President Donald Trump on Monday announced a plan to build a new, large warship that he is calling a “battleship” as part of a larger vision to create a “Golden Fleet.”
And Bath Iron Works wasted no time offering to build it.
The General Dynamics-owned shipyard in Maine’s midcoast “stands ready to fully support the Navy in the design and construction of this important new shipbuilding program,” BIW President Charles F. Krugh, president said in a statement Monday afternoon.
“America’s warfighters deserve the most advanced, lethal and survivable combat ships we can deliver to protect our country and our families,” Krugh said.
BIW has been one of the major shipbuilders for the Navy for more than 140 years, and Krugh said it has the “capacity, capability and engineering expertise” for the job.
What exactly that job will be remains to be seen.
Trump claimed during the announcement at his Mar-a-Lago resort in Florida on Monday that the new fleet will “be the fastest, the biggest, and by far 100 times more powerful than any battleship ever built.”
The battleship, according to Trump, will be longer and larger than the World War II-era Iowa-class battleships and will be armed with hypersonic missiles, rail guns, and high-powered lasers — all technologies that are still being developed by the Navy.
A poster displayed at the announcement showed an illustration of a warship overlaid with the words “Trump Class, USS Defiant.”
Just a month ago, the Navy scrapped its plans to build a new, small warship, citing growing delays and cost overruns, deciding instead to go with a modified version of a Coast Guard cutter that was being produced until recently. The sea service has also failed to build its other newly designed ships, like the new Ford-class aircraft carrier and Columbia-class submarines, on time and on budget.
Historically, the term battleship has referred to a specific type of ship — a large, heavily armored vessel armed with massive guns designed to bombard other ships or targets ashore. This type of ship was at the height of prominence during World War II, and the largest of the U.S. battleships, the Iowa-class, were roughly 60,000 tons.
After World War II, the battleship’s role in modern fleets diminished rapidly in favor of aircraft carriers and long-range missiles.

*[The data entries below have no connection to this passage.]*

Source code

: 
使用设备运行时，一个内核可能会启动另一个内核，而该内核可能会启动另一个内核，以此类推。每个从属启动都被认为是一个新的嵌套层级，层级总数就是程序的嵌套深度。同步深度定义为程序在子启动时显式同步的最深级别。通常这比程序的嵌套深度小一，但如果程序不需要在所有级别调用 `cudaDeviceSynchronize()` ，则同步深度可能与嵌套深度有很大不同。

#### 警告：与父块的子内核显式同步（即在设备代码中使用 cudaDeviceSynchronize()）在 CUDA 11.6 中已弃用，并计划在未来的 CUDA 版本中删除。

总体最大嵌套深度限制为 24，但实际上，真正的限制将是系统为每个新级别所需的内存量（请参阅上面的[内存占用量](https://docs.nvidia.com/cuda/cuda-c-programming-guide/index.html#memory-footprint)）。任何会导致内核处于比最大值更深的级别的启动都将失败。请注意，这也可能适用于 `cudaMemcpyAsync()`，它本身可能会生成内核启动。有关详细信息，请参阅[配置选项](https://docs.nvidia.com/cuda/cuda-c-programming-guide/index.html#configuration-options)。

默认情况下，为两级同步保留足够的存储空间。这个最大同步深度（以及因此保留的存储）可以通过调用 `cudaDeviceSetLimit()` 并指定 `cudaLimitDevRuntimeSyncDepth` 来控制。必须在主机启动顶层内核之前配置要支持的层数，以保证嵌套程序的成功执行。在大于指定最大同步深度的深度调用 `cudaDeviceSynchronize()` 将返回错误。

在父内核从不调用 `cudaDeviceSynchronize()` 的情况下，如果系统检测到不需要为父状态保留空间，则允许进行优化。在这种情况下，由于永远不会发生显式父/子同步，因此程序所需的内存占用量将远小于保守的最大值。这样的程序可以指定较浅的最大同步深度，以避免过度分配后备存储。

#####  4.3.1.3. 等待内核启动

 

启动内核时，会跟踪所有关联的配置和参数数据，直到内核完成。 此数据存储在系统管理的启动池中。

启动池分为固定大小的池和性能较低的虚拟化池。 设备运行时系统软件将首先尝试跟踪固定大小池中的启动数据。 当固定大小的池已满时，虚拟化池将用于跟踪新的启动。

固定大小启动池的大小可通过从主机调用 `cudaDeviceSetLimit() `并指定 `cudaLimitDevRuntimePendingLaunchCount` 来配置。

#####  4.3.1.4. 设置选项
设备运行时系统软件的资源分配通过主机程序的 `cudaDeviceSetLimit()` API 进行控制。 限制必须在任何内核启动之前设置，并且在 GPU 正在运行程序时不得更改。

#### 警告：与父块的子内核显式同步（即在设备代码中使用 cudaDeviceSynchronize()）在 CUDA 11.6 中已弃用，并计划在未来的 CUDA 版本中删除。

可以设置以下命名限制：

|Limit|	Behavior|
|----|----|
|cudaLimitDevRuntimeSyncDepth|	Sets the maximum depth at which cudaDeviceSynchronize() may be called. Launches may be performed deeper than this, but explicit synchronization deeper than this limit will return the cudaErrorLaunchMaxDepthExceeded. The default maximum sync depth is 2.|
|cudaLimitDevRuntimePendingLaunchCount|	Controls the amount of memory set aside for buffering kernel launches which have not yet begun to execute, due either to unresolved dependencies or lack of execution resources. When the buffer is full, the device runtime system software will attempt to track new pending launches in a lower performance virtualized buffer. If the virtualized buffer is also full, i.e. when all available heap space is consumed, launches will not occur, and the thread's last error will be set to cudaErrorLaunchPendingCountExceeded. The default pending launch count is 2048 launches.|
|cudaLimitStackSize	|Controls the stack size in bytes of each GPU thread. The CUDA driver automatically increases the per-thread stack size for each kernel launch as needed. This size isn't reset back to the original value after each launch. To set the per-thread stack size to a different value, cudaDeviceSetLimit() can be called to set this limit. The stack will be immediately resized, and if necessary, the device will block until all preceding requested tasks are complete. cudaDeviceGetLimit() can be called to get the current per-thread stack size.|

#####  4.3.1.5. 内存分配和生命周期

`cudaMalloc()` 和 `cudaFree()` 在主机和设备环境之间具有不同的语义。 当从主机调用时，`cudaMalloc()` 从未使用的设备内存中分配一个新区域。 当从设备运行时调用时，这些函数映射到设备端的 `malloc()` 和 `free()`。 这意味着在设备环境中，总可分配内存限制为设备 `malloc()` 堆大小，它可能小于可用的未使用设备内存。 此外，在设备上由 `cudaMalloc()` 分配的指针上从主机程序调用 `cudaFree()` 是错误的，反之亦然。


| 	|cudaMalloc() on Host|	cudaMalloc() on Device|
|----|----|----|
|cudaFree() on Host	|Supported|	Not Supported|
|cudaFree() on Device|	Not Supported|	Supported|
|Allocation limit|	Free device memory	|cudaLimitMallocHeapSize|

The U.S. Navy did modernize four Iowa-class battleships in the 1980s by adding cruise missiles and anti-ship missiles, along with modern radars, but by the 1990s all four were decommissioned.
Trump has long held strong opinions on specific aspects of the Navy’s fleet, sometimes with a view toward keeping older technology instead of modernizing.
During his first term, he unsuccessfully called for the return to steam-powered catapults to launch jets from the Navy’s newest aircraft carriers instead of the more modern electromagnetic system.
He has also complained about the look of the Navy’s destroyers and decried Navy ships being covered in rust.
He said Monday he will have a direct role in designing the new warship.
“The U.S. Navy will lead the design of these ships along with me, because I’m a very aesthetic person,” Trump said.
The Associated Press contributed reporting.